CONSIGNES:
- a) Dans l'extrait sur le mariage genevois, où doit avoir lieu la bénédiction religieuse du couple ?
- b) Reproduisez l'extrait sur le mariage genevois en commençant par « Le couple a » et en poursuivant jusqu'à « le jour suivant. ».

═══ TEXTE SOURCE

Pour celles et ceux qui ont choisi de faire ce pas, c'est l'assurance de bénéficier de nouveaux droits, dont celui de fonder une famille, en adoptant conjointement un enfant ou, pour les femmes, en ayant recours à la procréation médicalement assistée (lire encadré).
Une cérémonie "qui nous ressemble"
A Genève, Xavier Valdes et Pierrick Top se marieront en janvier prochain. "Pour nous, c'est important que la cérémonie se passe exactement comme on le souhaite, dans le sens où on veut vraiment une cérémonie qui nous ressemble: émouvante, magique et traditionnelle, avec un soupçon d'humour", a expliqué Xavier Valdes vendredi dans La Matinale de la RTS.
Le couple a souhaité avoir un mariage civil ainsi qu'un mariage religieux (une bénédiction) à la cathédrale de Genève, car Xavier Valdes est protestant. "On sera splendides tous les deux. Ça va puer l'amour toute la journée", ajoute Pierrick Top, enthousiaste. Les deux hommes termineront la célébration avec un bal costumé, le jour suivant.
"Vivons pour nous, soyons heureux"
Même si la loi sur le mariage pour tous est passée, dans le milieu LGBTQIA+, cette cérémonie divise. Pour Pierrick Top et Xavier Valdes, la tradition reste importante. "On veut un peu suivre le chemin de nos parents. Même si on n'est pas hétéros, pour nous, c'est hyper important", souligne Pierrick Top. Et d'ajouter: "Si j'ai un message à donner à la communauté: suivez votre instinct, vivons pour nous, soyons heureux, et suivez votre cœur!"

══════
═══ DONNÉES EXTRAITES

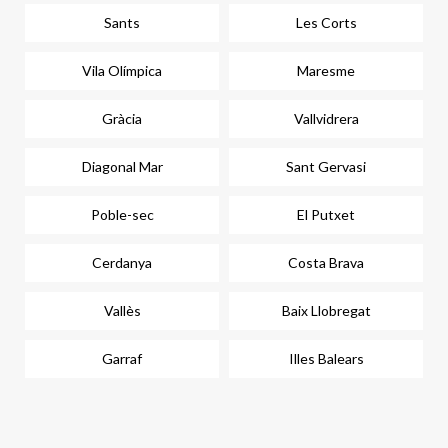
Sants
Les Corts
Vila Olímpica
Maresme
Gràcia
Vallvidrera
Diagonal Mar
Sant Gervasi
Poble-sec
El Putxet
Cerdanya
Costa Brava
Vallès
Baix Llobregat
Garraf
Illes Balears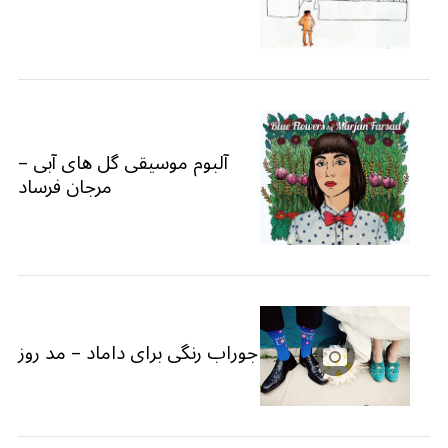
آلبوم موسیقی گل های آبی –
مرجان فرساد
جوراب رنگی برای داماد – مد روز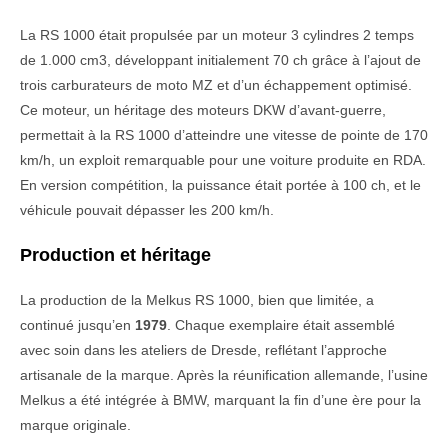
La RS 1000 était propulsée par un moteur 3 cylindres 2 temps
de 1.000 cm3, développant initialement 70 ch grâce à l’ajout de
trois carburateurs de moto MZ et d’un échappement optimisé.
Ce moteur, un héritage des moteurs DKW d’avant-guerre,
permettait à la RS 1000 d’atteindre une vitesse de pointe de 170
km/h, un exploit remarquable pour une voiture produite en RDA.
En version compétition, la puissance était portée à 100 ch, et le
véhicule pouvait dépasser les 200 km/h.
Production et héritage
La production de la Melkus RS 1000, bien que limitée, a
continué jusqu’en
1979
. Chaque exemplaire était assemblé
avec soin dans les ateliers de Dresde, reflétant l’approche
artisanale de la marque. Après la réunification allemande, l’usine
Melkus a été intégrée à BMW, marquant la fin d’une ère pour la
marque originale.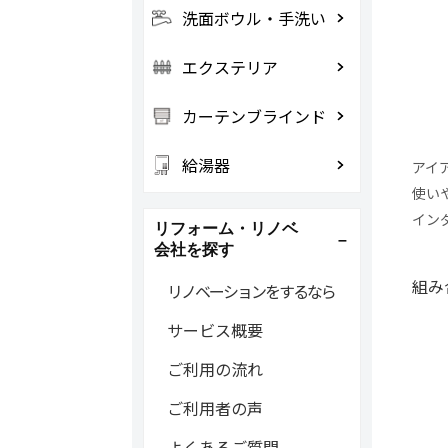
洗面ボウル・手洗い
エクステリア
カーテンブラインド
給湯器
アイ
使い
イン
リフォーム・リノベ
会社を探す
組み
リノベーションをするなら
サービス概要
ご利用の流れ
ご利用者の声
よくあるご質問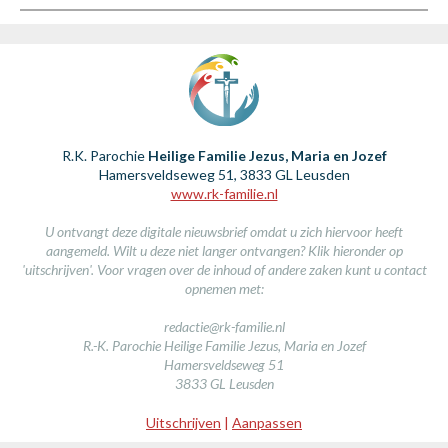
R.K. Parochie
Heilige Familie Jezus, Maria en Jozef
Hamersveldseweg 51,
3833 GL Leusden
www.rk-familie.nl
U ontvangt deze digitale nieuwsbrief omdat u zich hiervoor heeft
aangemeld. Wilt u deze niet langer ontvangen? Klik hieronder op
'uitschrijven'. Voor vragen over de inhoud of andere zaken kunt u contact
opnemen met:
redactie@rk-familie.nl
R.-K. Parochie Heilige Familie Jezus, Maria en Jozef
Hamersveldseweg 51
3833 GL Leusden
Uitschrijven
|
Aanpassen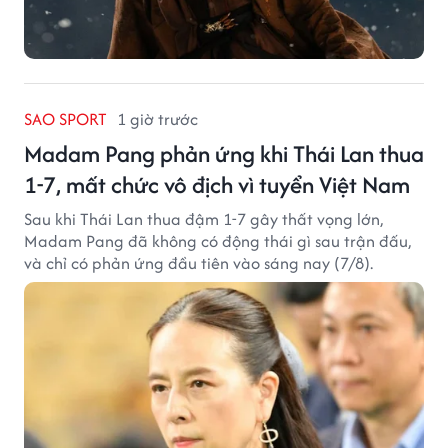
SAO SPORT
1 giờ trước
Madam Pang phản ứng khi Thái Lan thua
1-7, mất chức vô địch vì tuyển Việt Nam
Sau khi Thái Lan thua đậm 1-7 gây thất vọng lớn,
Madam Pang đã không có động thái gì sau trận đấu,
và chỉ có phản ứng đầu tiên vào sáng nay (7/8).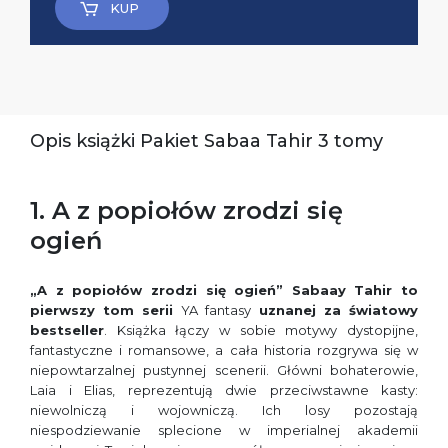
KUP
Opis książki Pakiet Sabaa Tahir 3 tomy
1. A z popiołów zrodzi się
ogień
„A z popiołów zrodzi się ogień” Sabaay Tahir to
pierwszy tom serii
YA fantasy
uznanej za światowy
bestseller
. Książka łączy w sobie motywy dystopijne,
fantastyczne i romansowe, a cała historia rozgrywa się w
niepowtarzalnej pustynnej scenerii. Główni bohaterowie,
Laia i Elias, reprezentują dwie przeciwstawne kasty:
niewolniczą i wojowniczą. Ich losy pozostają
niespodziewanie splecione w imperialnej akademii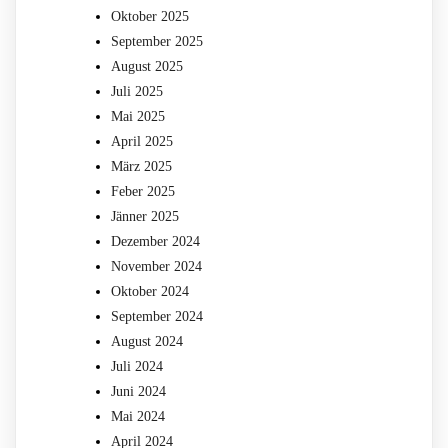
Oktober 2025
September 2025
August 2025
Juli 2025
Mai 2025
April 2025
März 2025
Feber 2025
Jänner 2025
Dezember 2024
November 2024
Oktober 2024
September 2024
August 2024
Juli 2024
Juni 2024
Mai 2024
April 2024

══════

RÉPONSES:
- a) À la cathédrale de Genève.

- b)
Le couple a souhaité avoir un mariage civil ainsi qu'un mariage religieux (une bénédiction) à la cathédrale de Genève, car Xavier Valdes est protestant. "On sera splendides tous les deux. Ça va puer l'amour toute la journée", ajoute Pierrick Top, enthousiaste. Les deux hommes termineront la célébration avec un bal costumé, le jour suivant.